=== Exercise data ===
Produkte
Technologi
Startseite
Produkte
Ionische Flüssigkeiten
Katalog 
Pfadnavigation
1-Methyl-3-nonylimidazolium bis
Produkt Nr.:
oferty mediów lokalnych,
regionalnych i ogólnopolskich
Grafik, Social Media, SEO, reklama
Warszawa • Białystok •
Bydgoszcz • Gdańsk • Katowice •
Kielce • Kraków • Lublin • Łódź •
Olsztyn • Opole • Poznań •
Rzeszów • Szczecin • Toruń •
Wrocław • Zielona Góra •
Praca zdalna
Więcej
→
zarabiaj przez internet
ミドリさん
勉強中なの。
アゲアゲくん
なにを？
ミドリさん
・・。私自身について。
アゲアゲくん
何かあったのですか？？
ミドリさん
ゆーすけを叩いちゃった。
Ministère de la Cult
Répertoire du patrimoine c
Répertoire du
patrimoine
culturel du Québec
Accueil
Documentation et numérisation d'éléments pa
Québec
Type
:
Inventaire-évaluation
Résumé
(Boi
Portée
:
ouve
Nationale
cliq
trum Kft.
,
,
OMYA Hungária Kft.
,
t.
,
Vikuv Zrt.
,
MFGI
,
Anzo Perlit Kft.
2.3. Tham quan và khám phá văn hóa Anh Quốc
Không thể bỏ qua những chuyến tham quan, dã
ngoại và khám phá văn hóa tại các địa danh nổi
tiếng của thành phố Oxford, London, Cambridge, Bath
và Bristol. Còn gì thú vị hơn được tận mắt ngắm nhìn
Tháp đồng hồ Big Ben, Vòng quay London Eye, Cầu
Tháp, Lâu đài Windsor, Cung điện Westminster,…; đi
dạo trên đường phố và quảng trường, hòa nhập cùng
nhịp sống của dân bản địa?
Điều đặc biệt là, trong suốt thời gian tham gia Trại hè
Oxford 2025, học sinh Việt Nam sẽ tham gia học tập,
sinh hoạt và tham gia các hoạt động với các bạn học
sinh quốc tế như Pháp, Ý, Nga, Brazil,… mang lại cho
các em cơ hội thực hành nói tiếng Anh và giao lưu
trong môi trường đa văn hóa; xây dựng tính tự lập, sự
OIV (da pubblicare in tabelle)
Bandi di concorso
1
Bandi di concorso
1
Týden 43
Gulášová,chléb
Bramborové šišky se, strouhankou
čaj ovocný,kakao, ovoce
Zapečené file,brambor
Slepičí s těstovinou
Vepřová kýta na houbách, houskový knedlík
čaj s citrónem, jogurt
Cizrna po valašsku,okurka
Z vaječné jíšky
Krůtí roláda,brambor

=== Work item ===
Put every line of the items above into a Markdown table with two columns, Row and Text, numbering the rows in order and leaving out any blank lines.

=== Solution for this problem ===
| Row | Text |
|---|---|
| 1 | Produkte |
| 2 | Technologi |
| 3 | Startseite |
| 4 | Produkte |
| 5 | Ionische Flüssigkeiten |
| 6 | Katalog  |
| 7 | Pfadnavigation |
| 8 | 1-Methyl-3-nonylimidazolium bis |
| 9 | Produkt Nr.: |
| 10 | oferty mediów lokalnych, |
| 11 | regionalnych i ogólnopolskich |
| 12 | Grafik, Social Media, SEO, reklama |
| 13 | Warszawa • Białystok • |
| 14 | Bydgoszcz • Gdańsk • Katowice • |
| 15 | Kielce • Kraków • Lublin • Łódź • |
| 16 | Olsztyn • Opole • Poznań • |
| 17 | Rzeszów • Szczecin • Toruń • |
| 18 | Wrocław • Zielona Góra • |
| 19 | Praca zdalna |
| 20 | Więcej |
| 21 | → |
| 22 | zarabiaj przez internet |
| 23 | ミドリさん |
| 24 | 勉強中なの。 |
| 25 | アゲアゲくん |
| 26 | なにを？ |
| 27 | ミドリさん |
| 28 | ・・。私自身について。 |
| 29 | アゲアゲくん |
| 30 | 何かあったのですか？？ |
| 31 | ミドリさん |
| 32 | ゆーすけを叩いちゃった。 |
| 33 | Ministère de la Cult |
| 34 | Répertoire du patrimoine c |
| 35 | Répertoire du |
| 36 | patrimoine |
| 37 | culturel du Québec |
| 38 | Accueil |
| 39 | Documentation et numérisation d'éléments pa |
| 40 | Québec |
| 41 | Type |
| 42 | : |
| 43 | Inventaire-évaluation |
| 44 | Résumé |
| 45 | (Boi |
| 46 | Portée |
| 47 | : |
| 48 | ouve |
| 49 | Nationale |
| 50 | cliq |
| 51 | trum Kft. |
| 52 | , |
| 53 | , |
| 54 | OMYA Hungária Kft. |
| 55 | , |
| 56 | t. |
| 57 | , |
| 58 | Vikuv Zrt. |
| 59 | , |
| 60 | MFGI |
| 61 | , |
| 62 | Anzo Perlit Kft. |
| 63 | 2.3. Tham quan và khám phá văn hóa Anh Quốc |
| 64 | Không thể bỏ qua những chuyến tham quan, dã |
| 65 | ngoại và khám phá văn hóa tại các địa danh nổi |
| 66 | tiếng của thành phố Oxford, London, Cambridge, Bath |
| 67 | và Bristol. Còn gì thú vị hơn được tận mắt ngắm nhìn |
| 68 | Tháp đồng hồ Big Ben, Vòng quay London Eye, Cầu |
| 69 | Tháp, Lâu đài Windsor, Cung điện Westminster,…; đi |
| 70 | dạo trên đường phố và quảng trường, hòa nhập cùng |
| 71 | nhịp sống của dân bản địa? |
| 72 | Điều đặc biệt là, trong suốt thời gian tham gia Trại hè |
| 73 | Oxford 2025, học sinh Việt Nam sẽ tham gia học tập, |
| 74 | sinh hoạt và tham gia các hoạt động với các bạn học |
| 75 | sinh quốc tế như Pháp, Ý, Nga, Brazil,… mang lại cho |
| 76 | các em cơ hội thực hành nói tiếng Anh và giao lưu |
| 77 | trong môi trường đa văn hóa; xây dựng tính tự lập, sự |
| 78 | OIV (da pubblicare in tabelle) |
| 79 | Bandi di concorso |
| 80 | 1 |
| 81 | Bandi di concorso |
| 82 | 1 |
| 83 | Týden 43 |
| 84 | Gulášová,chléb |
| 85 | Bramborové šišky se, strouhankou |
| 86 | čaj ovocný,kakao, ovoce |
| 87 | Zapečené file,brambor |
| 88 | Slepičí s těstovinou |
| 89 | Vepřová kýta na houbách, houskový knedlík |
| 90 | čaj s citrónem, jogurt |
| 91 | Cizrna po valašsku,okurka |
| 92 | Z vaječné jíšky |
| 93 | Krůtí roláda,brambor |